ACTION ITEM:
Output the passage of the book review word for word, from "Today, the majority" to "popular CSS3 features.".

DOCUMENT PASSAGE:

■ ■ ■ ■ ■

Revealing the "CSS Secrets"
The first time I actually discovered Lea Verou's work was at the Smashing Conference in 2012. Back then, she talked about 10 things you may not know about CSS. Her way of exposing CSS secrets was entertaining and engaging and I remember that, at that time, I was really inspired and motivated to try all those new tricks I had heard about.
Today, the majority of books that cover technical topics usually cannot provide us with practical techniques as CSS Secrets can. Here we have a great collection of useful tips and tricks all in one place.
As a W3C Invited Expert, Lea guides us through a glimpse of history where we find out how CSS standards are actually developed. Inspired by her talks at numerous web development conferences she has held all around the world, Lea has collected all the informations and put them in this book.
"CSS has grown so much that it's practically impossible for any single person to hold all of it in their brain"
I must say that this book is not a book for beginners. As the author says, the primary audience for this book is intermediate to advanced CSS developers. It is assumed that readers are quite familiar with CSS 2.1 and have certain knowledge of the most popular CSS3 features.
CSS Secrets reveals to us 47 (yes!) undocumented tips and techniques that can help us in solving everyday design problems using - guess what? CSS! In each secret, Lea shows us how to solve one design issue in the most applicable way. As a developer, I really liked this approach because it is much better than having long lists of features that we don't know how to apply. Also, all the secrets have nice explanations of what the code does and every example has a proper illustration. Most of the secrets include a live example that can be accessed with short URLs (for example play.csssecrets.io/blink if you want to play around with secret 44 - Blinking). At the end of every secret we can find a list of related specifications whose features were mentioned. Finally, here we can find the topics that include:
- background & borders
- shapes
- visual effects
- typography
- UX
- structure and layout
- and my favorite, transitions and animations
Books about web development are mostly designed to look like programming textbooks. This book is certainly following the trends by showing us the spirits of both HTML and CSS at their best, as something beautiful and exciting and mysterious at the same time.
Here we won't find just the solutions for 47 problems, but we will have an insight in all the best practices and advices how to make our code backwards compatible. As this book is of course focused on writing great CSS, it also gives us great lessons in design, accessibility, UX, writing DRY code, HTML5 APIs, and great uses of JavaScript. CSS Secrets covers all the important technologies we should know about: Sass, JavaScript, SVG,...
As a conclusion, I can say that this book is a must read for anyone who codes and loves CSS.

■ ■ ■ ■ ■

(Collected data)
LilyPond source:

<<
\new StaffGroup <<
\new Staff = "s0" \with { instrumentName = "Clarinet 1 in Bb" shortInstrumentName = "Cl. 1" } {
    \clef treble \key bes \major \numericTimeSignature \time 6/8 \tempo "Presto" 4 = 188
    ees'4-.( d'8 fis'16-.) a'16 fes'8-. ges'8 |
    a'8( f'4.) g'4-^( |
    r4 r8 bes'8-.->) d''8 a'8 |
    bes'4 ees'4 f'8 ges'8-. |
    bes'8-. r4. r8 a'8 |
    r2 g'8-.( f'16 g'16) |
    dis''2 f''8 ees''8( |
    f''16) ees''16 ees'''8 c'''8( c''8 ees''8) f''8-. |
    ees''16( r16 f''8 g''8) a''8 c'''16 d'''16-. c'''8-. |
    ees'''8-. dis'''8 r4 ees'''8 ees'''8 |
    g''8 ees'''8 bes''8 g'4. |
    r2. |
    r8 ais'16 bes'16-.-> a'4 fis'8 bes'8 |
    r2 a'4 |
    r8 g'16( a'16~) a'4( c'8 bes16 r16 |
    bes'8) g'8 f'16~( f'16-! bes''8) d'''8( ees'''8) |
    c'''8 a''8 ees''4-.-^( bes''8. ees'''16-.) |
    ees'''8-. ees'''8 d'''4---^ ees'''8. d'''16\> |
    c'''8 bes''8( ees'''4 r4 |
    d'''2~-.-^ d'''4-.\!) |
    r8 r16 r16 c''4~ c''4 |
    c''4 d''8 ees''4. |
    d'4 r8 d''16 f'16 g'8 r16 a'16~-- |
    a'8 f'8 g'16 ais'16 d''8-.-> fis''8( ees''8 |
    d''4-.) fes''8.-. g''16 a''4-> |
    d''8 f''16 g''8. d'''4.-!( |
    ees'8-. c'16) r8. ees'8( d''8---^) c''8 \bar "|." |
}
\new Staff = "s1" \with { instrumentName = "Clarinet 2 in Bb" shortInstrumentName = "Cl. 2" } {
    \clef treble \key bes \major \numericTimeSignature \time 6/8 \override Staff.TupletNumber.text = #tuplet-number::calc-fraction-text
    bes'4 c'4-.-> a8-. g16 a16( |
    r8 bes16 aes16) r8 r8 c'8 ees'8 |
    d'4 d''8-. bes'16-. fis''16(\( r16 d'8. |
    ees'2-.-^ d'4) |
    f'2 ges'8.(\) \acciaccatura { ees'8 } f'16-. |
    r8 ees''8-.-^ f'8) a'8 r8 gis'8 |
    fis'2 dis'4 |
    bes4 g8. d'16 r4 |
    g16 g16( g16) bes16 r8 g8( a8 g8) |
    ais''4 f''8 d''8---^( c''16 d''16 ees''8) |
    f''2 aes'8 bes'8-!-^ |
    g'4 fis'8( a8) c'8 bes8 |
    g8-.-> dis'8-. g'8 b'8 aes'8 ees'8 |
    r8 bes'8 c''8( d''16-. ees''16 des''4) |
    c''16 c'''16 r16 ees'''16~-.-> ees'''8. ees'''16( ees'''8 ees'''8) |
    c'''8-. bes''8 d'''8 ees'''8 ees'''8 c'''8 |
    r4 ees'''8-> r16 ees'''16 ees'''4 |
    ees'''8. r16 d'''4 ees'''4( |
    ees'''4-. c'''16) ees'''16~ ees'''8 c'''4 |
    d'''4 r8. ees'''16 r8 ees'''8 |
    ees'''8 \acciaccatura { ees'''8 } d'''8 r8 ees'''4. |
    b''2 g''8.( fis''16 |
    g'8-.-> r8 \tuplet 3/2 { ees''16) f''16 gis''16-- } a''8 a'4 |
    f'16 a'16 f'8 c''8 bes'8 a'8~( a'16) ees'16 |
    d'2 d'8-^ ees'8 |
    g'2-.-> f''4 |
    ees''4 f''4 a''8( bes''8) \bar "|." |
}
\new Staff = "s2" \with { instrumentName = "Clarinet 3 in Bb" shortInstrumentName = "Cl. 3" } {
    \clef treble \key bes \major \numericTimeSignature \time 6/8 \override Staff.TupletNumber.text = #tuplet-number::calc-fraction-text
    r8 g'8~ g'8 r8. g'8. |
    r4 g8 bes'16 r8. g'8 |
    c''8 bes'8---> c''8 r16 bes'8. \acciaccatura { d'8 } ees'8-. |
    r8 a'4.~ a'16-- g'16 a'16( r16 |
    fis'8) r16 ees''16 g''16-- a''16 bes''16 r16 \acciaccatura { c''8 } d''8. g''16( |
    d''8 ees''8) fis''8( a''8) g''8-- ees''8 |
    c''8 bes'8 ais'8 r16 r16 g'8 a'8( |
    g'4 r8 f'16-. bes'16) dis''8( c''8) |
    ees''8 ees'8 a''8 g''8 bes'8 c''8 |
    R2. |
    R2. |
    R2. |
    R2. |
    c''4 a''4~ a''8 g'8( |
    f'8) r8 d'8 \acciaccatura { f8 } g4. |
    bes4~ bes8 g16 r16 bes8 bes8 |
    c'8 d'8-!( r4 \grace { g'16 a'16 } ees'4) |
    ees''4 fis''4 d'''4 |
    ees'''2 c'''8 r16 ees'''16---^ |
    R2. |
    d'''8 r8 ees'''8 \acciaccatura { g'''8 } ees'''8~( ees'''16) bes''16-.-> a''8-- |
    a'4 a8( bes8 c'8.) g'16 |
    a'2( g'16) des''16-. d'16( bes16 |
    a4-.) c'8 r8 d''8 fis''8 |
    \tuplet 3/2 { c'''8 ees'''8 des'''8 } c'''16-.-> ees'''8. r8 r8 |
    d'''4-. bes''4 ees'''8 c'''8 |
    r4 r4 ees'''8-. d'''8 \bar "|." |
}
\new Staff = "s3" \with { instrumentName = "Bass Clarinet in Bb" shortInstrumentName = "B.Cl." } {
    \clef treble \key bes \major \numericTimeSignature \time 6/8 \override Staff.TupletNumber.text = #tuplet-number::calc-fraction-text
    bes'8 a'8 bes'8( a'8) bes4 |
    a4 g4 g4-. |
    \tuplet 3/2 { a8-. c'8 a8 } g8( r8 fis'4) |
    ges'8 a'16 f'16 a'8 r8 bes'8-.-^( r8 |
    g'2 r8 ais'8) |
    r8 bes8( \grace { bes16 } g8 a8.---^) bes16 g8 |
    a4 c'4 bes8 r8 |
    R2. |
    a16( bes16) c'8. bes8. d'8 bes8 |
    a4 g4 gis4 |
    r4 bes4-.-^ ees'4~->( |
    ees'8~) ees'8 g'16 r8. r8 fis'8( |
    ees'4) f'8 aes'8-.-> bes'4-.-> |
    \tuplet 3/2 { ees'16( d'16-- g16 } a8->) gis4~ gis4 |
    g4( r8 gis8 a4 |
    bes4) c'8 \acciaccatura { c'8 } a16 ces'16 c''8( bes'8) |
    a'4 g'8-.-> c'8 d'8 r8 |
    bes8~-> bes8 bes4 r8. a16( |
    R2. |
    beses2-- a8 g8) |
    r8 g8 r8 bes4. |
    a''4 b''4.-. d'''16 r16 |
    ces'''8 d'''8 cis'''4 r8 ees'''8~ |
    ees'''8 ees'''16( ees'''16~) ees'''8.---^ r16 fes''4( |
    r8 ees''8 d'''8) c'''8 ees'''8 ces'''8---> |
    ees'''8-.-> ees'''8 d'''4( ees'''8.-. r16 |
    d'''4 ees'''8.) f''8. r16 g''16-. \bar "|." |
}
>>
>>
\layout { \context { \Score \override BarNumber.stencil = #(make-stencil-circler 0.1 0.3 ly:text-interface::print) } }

■ ■ ■ ■ ■

REPLY TO THE TASK:
Today, the majority of books that cover technical topics usually cannot provide us with practical techniques as CSS Secrets can. Here we have a great collection of useful tips and tricks all in one place.
As a W3C Invited Expert, Lea guides us through a glimpse of history where we find out how CSS standards are actually developed. Inspired by her talks at numerous web development conferences she has held all around the world, Lea has collected all the informations and put them in this book.
"CSS has grown so much that it's practically impossible for any single person to hold all of it in their brain"
I must say that this book is not a book for beginners. As the author says, the primary audience for this book is intermediate to advanced CSS developers. It is assumed that readers are quite familiar with CSS 2.1 and have certain knowledge of the most popular CSS3 features.